So what happens in a setting, such as Colorado’s 2008 Rookie Camp, when they suddenly need to change the way they play the game on the ice?

At the Avalanche’s rookie camp, most of the scrimmage play is done in 3-on-3 and 4-on-4 format out of necessity.

There are 27 players in attendance at this year’s rookie camp. With three goalies, that leaves 12 skaters to a side, a far cry from the standard of 18 skaters used in most sanctioned games. Factor in players who are forced to sit out the scrimmages due to injury and teams may be even more short-handed when they take the ice.

That scenario begs two questions: How does playing in 3-on-3 and 4-on-4 situations affect their styles of play, and what does it do to an athlete’s mindset, which is programmed full of systems and nearly automatic reactions to certain scenarios on the ice?

The first answer is fairly obvious: With fewer players comes more open ice, which produces a breeding ground for creativity. Offensively skilled players are given both more room and time to display their talents.

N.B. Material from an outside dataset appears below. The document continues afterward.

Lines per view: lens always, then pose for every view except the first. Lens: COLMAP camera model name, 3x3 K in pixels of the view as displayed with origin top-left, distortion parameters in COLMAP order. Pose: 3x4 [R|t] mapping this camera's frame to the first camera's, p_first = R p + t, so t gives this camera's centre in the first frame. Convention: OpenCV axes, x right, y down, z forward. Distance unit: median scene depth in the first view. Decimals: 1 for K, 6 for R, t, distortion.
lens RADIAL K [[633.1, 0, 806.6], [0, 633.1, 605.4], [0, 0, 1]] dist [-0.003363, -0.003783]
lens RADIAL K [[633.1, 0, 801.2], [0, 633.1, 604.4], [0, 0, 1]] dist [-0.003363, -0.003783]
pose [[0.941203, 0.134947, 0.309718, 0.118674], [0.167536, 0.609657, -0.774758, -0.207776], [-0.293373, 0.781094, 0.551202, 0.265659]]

For the answer to the second question, ColoradoAvalanche.com discussed the art of playing 3-on-3 and 4-on-4 hockey with players from each position to see how they adapt their games to these situations.

Forward Thinking
Codey Burki
According to Codey Burki, an Avalanche prospect who split last season between the Lake Erie Monsters and the Johnstown Chiefs, forwards may have the easiest time adjusting to the additional open ice.

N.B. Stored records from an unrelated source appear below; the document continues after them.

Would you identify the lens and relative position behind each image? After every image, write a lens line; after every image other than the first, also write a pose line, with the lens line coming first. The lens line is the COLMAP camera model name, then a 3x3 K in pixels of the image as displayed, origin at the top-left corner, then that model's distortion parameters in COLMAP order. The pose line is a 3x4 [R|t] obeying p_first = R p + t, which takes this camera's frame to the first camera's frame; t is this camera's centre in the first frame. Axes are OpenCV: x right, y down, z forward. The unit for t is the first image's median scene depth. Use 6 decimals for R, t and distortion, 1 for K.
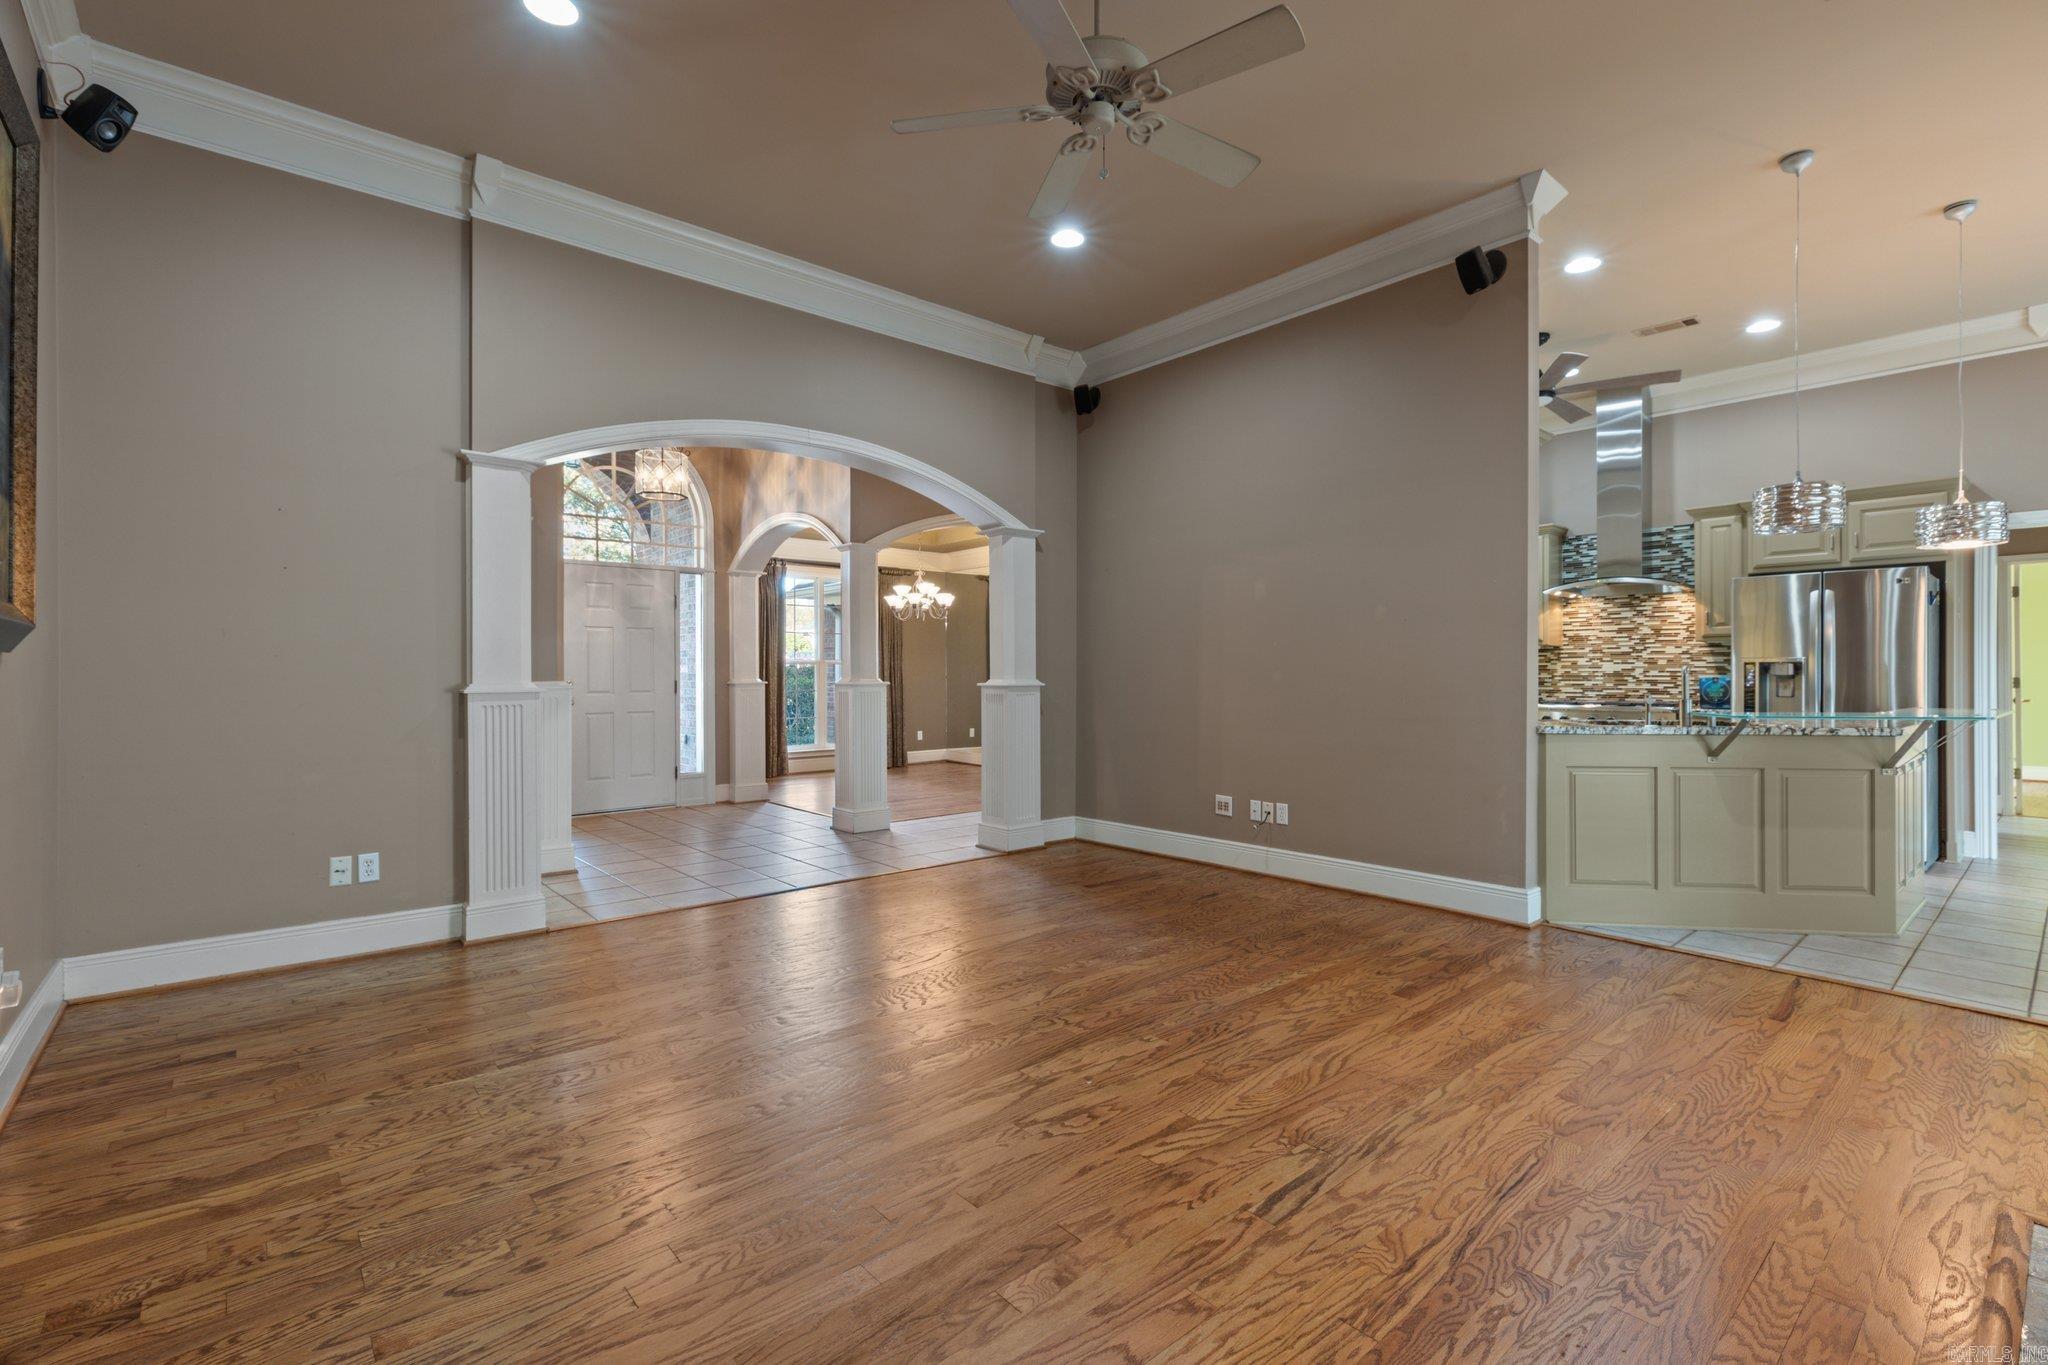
lens RADIAL K [[924.1, 0, 1028.0], [0, 924.1, 674.7], [0, 0, 1]] dist [0.002428, 0.001596]
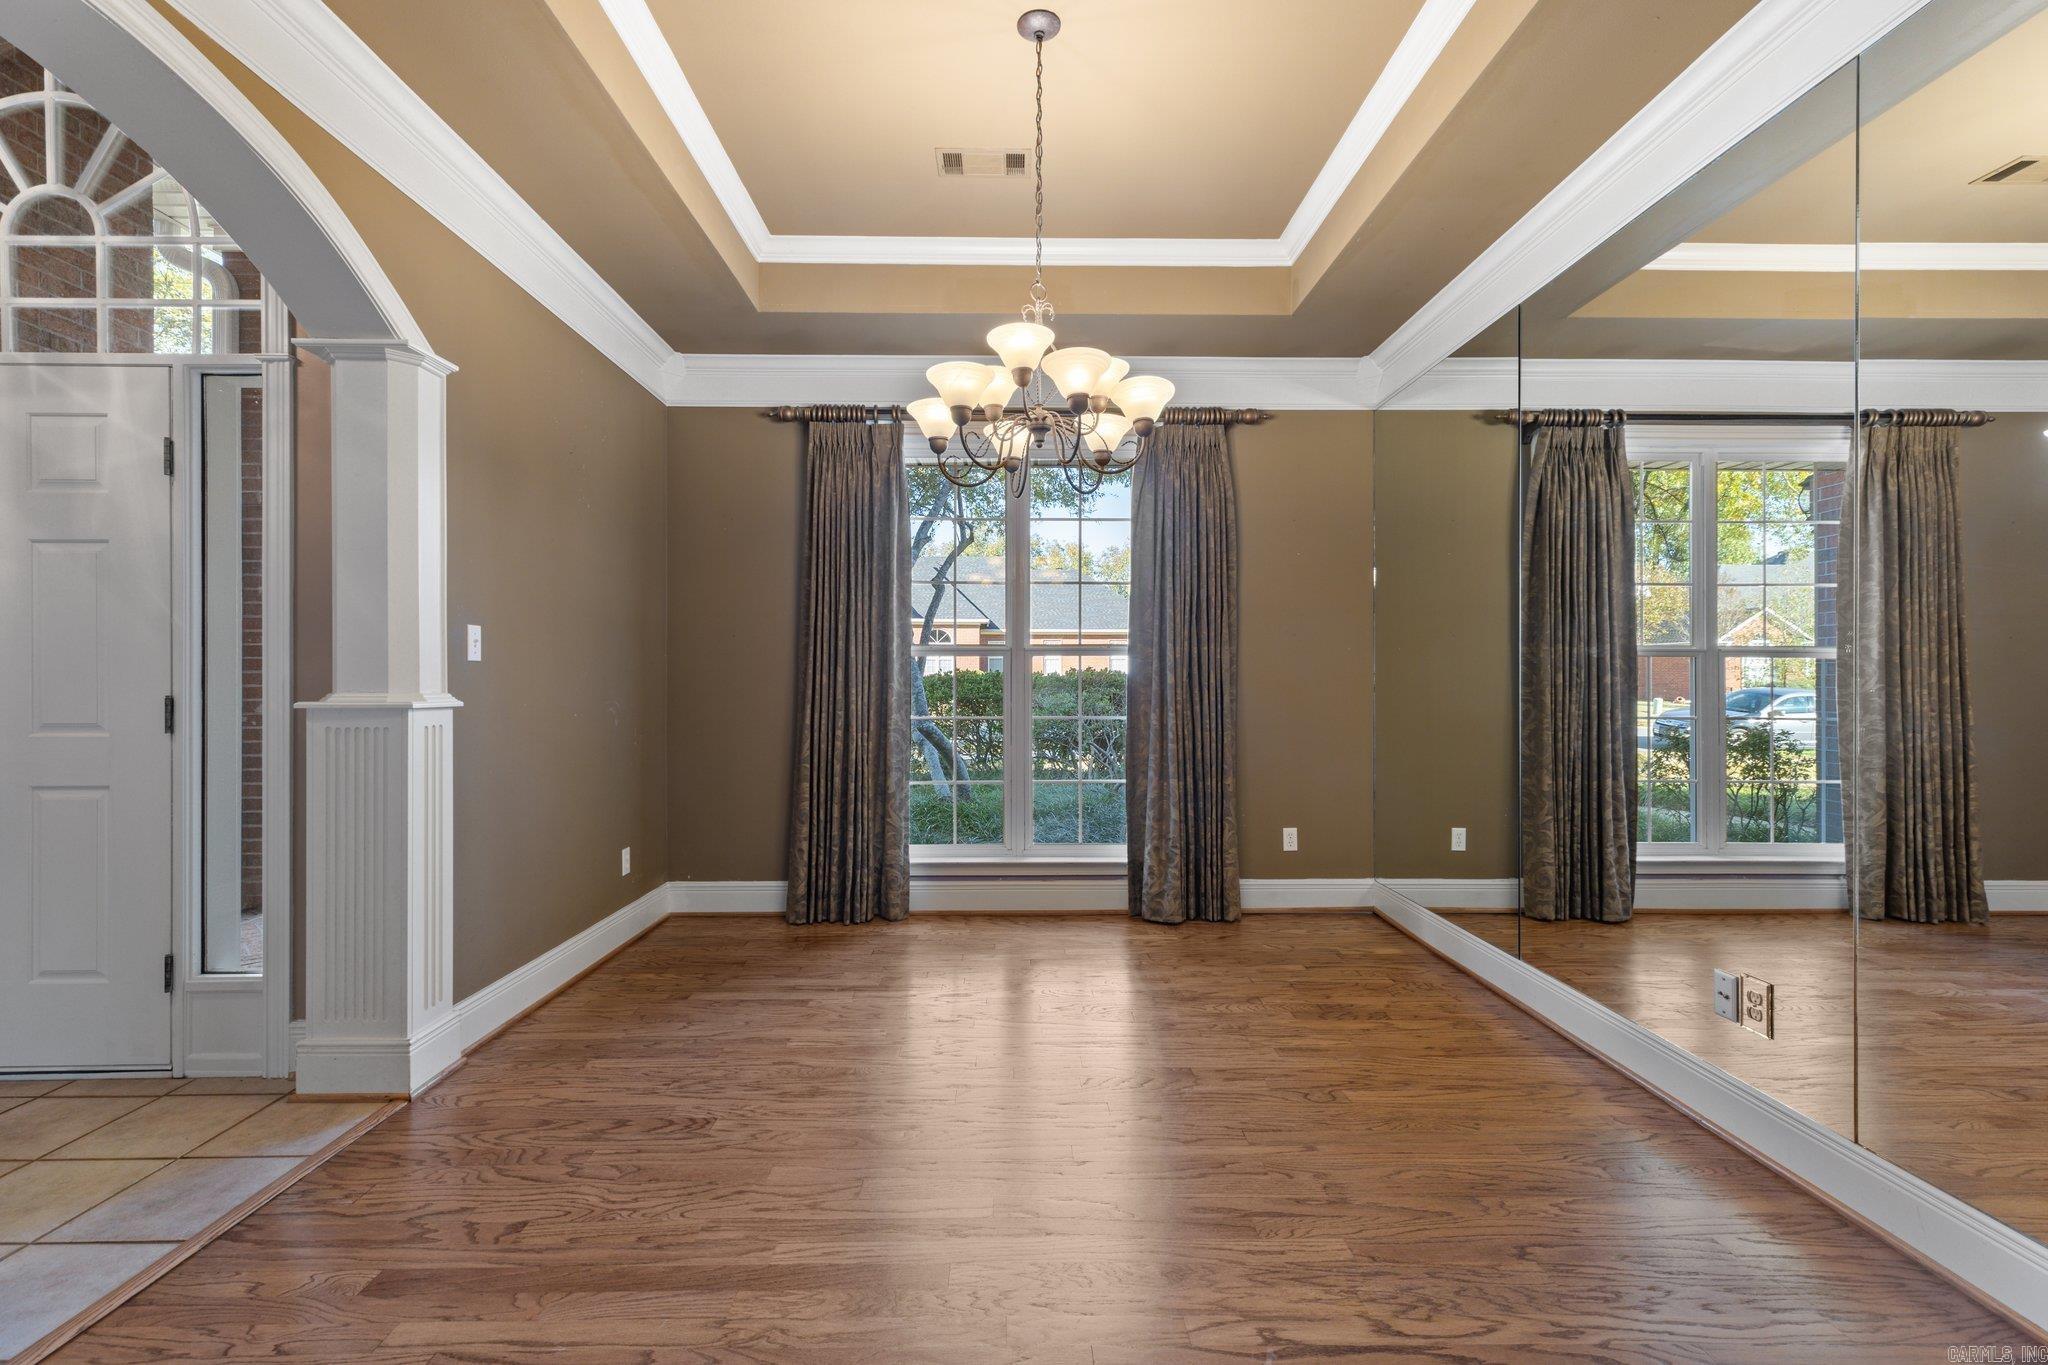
lens RADIAL K [[924.1, 0, 1024.9], [0, 924.1, 675.4], [0, 0, 1]] dist [0.002428, 0.001596]
pose [[0.767672, 0.002505, -0.640839, 0.172204], [-0.004398, 0.999989, -0.001359, -0.004766], [0.640828, 0.003861, 0.767674, 2.418571]]
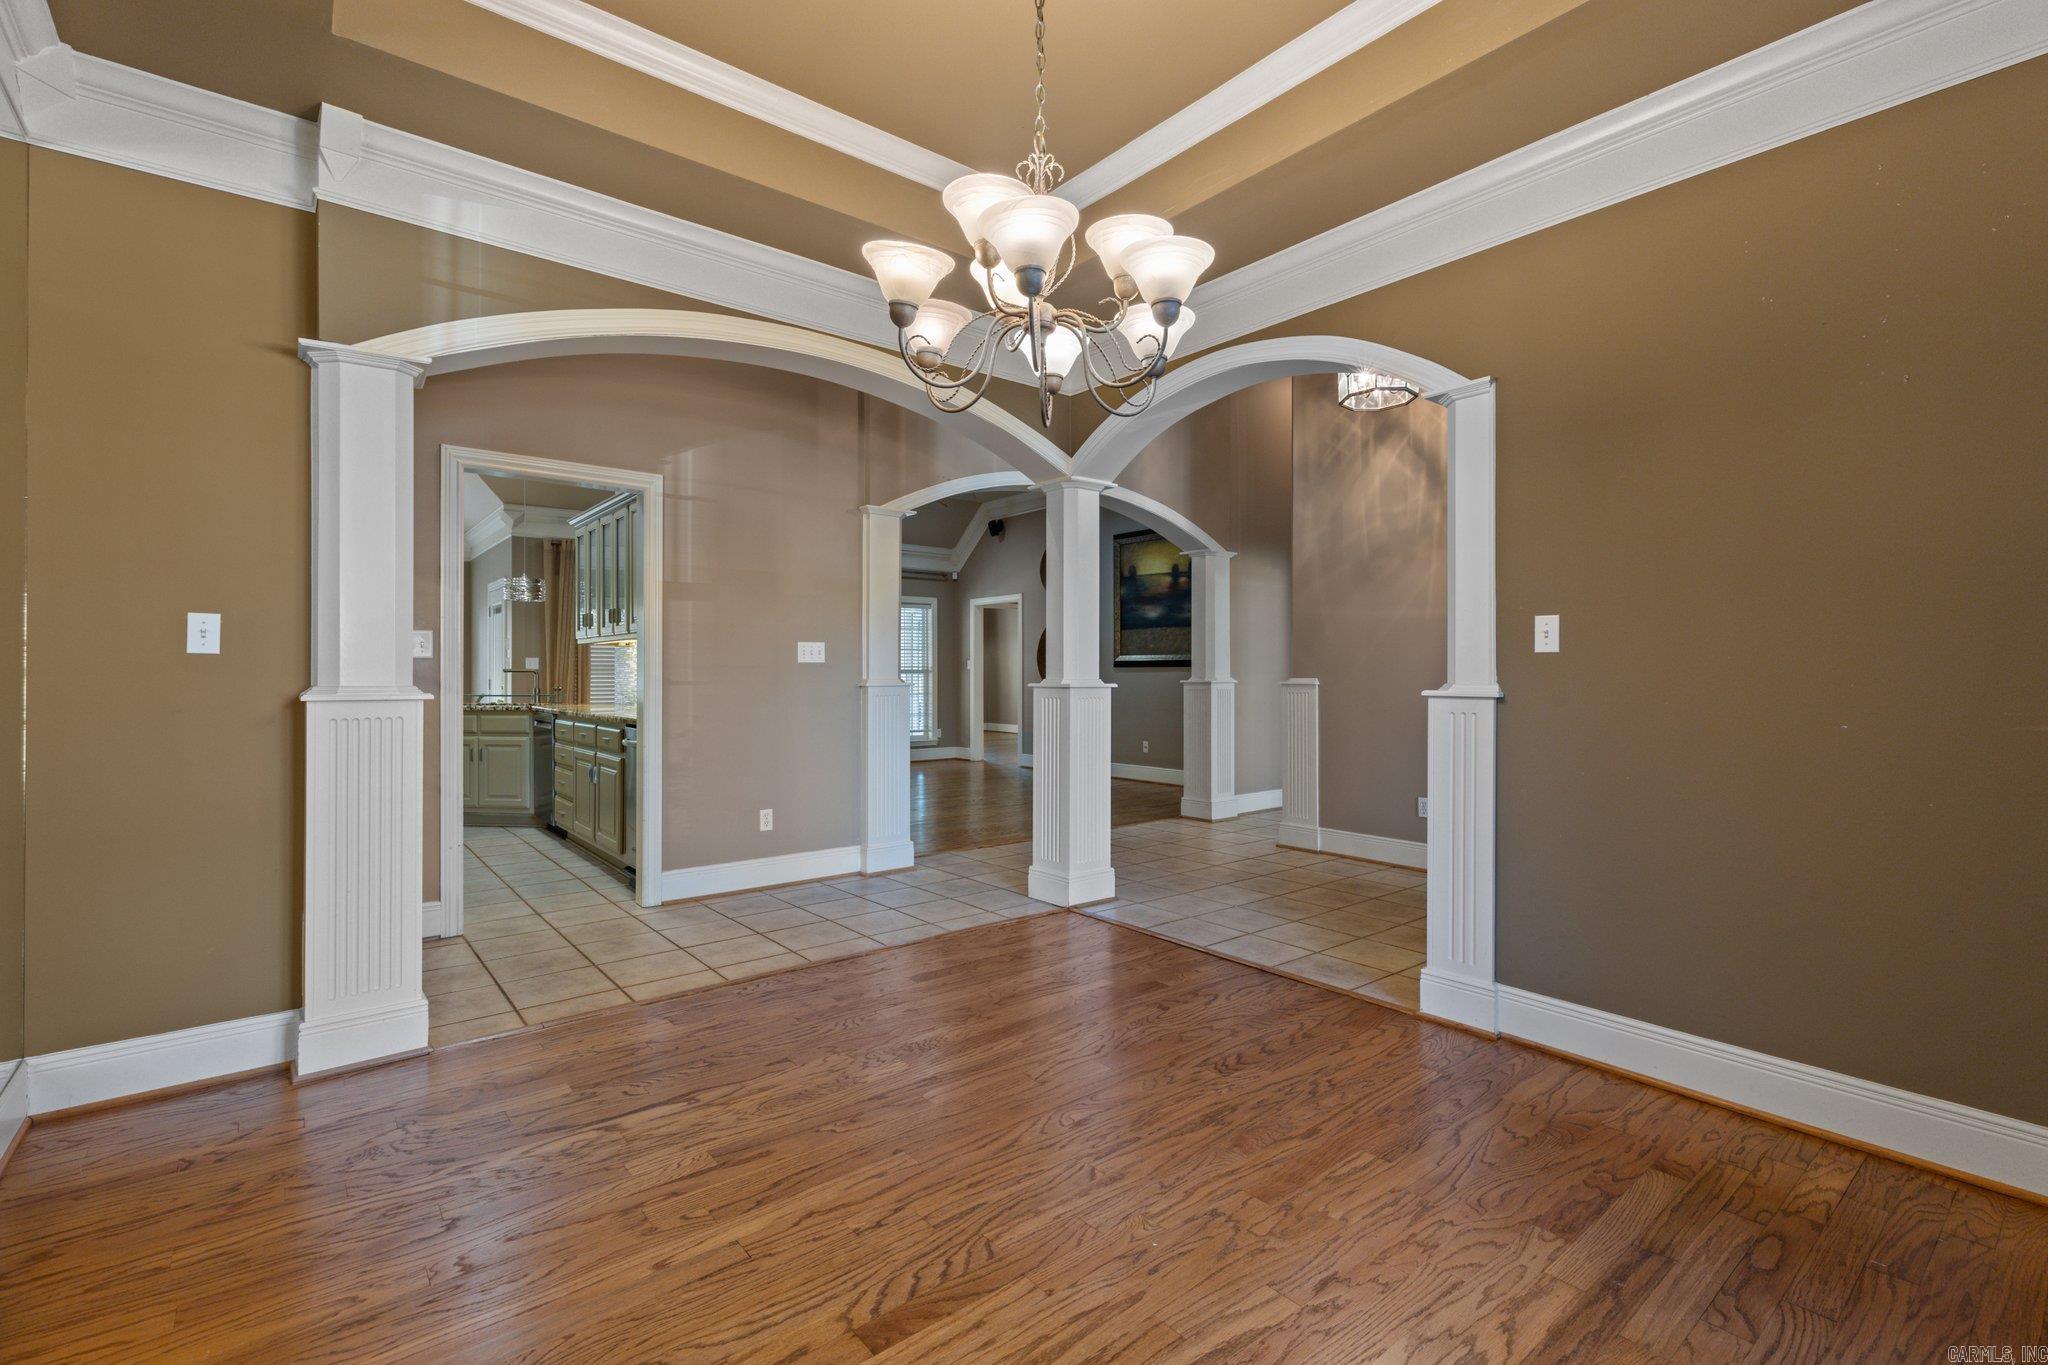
lens RADIAL K [[924.1, 0, 1032.9], [0, 924.1, 673.5], [0, 0, 1]] dist [0.002428, 0.001596]
pose [[-0.999741, 0.003558, 0.022458, -0.408104], [0.003564, 0.999994, 0.000214, -0.001475], [-0.022457, 0.000294, -0.999748, 3.792256]]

“It’s good, because you have more time to think, handle the puck and look for more plays,” said Burki. “It’s a faster pace obviously, but there’s more open room and you can really think about what you want to do out there.”

Burki also touched on what he thinks the faster pace and open ice mean to defensemen and goaltenders.

“I think they have to be on their toes, obviously, because 3-on-2’s can easily happen. It’s more spread out, so you have to skate more,” said Burki. “Goalies have to be on their toes too because plays can happen quickly.”

Defensive Stance

Derek Peltier
Derek Peltier, who played four seasons on the blue line for the Minnesota Gophers and also had a stint with Lake Erie last season, believes the situation is somewhat unique for defensemen. Peltier offered up both pros and cons for players at his position, but hinted that an offensive-minded defenseman could thrive in the aforementioned conditions.

“It’s tough, because there’s a lot more open ice. It gives the forwards a lot more time and room to make plays with the puck. You have to make sure your gaps are tight,” said Peltier. “But it’s also fun as a defenseman because you get to jump up in the play more and you also have more room to make plays as well.”

The Mind Behind the Mask
While the differences in style of play are apparent for forwards and defensemen, it may be the goaltenders that have to make the biggest adjustments, both mentally and from a technical standpoint.

Netminder Ian Keserich, who signed an AHL contract with the Avalanche this summer after spending last year in the Central Hockey League, touched on both subjects.

Ian Keserich
“For goalies there’s a lot less movement when it’s 3-on-3 because there’s not as much puck movement. Playing 4-on-4 is nothing new, because you see that at times during games,” said Keserich. “The 3-on-3’s are probably the most boring because you don’t get many shots and when you do, they’re usually breakaways. It’s kind of hard to stay focused during those, but you have to be ready at all times.”

Peter Delmas, who backstops the Lewiston MAINEiacs in the Quebec Major Junior Hockey League, agreed with nearly every one of Keserich’s sentiments.

“It makes everything a little more wide open and offensive. You have to stay on your toes and be ready for it, read the play and know where everyone is at all times,” said Delmas, who also offered up a bit of technical insight. “You have to play a little bit deeper because there’s going to be more passing. You’ll see a lot more 2-on-1’s, but you just have to expect those kinds of things.”

With the faster pace of play, are the lines of communication between a goaltender and his defenseman more open than they would be during 5-on-5 action?

“Not really,” said Keserich. “You always have to communicate with your teammates. I wouldn’t say you have to communicate more. There’s always a lot of chatter on the ice.”

So, when it boils down to it, do players have a preference between the 3-on-3 and 4-on-4 action at rookie camp and the 5-on-5 play seen in a typical game?

Keserich, for one, is quick to chime in on the subject.

“I just like playing hockey, so it doesn’t matter.”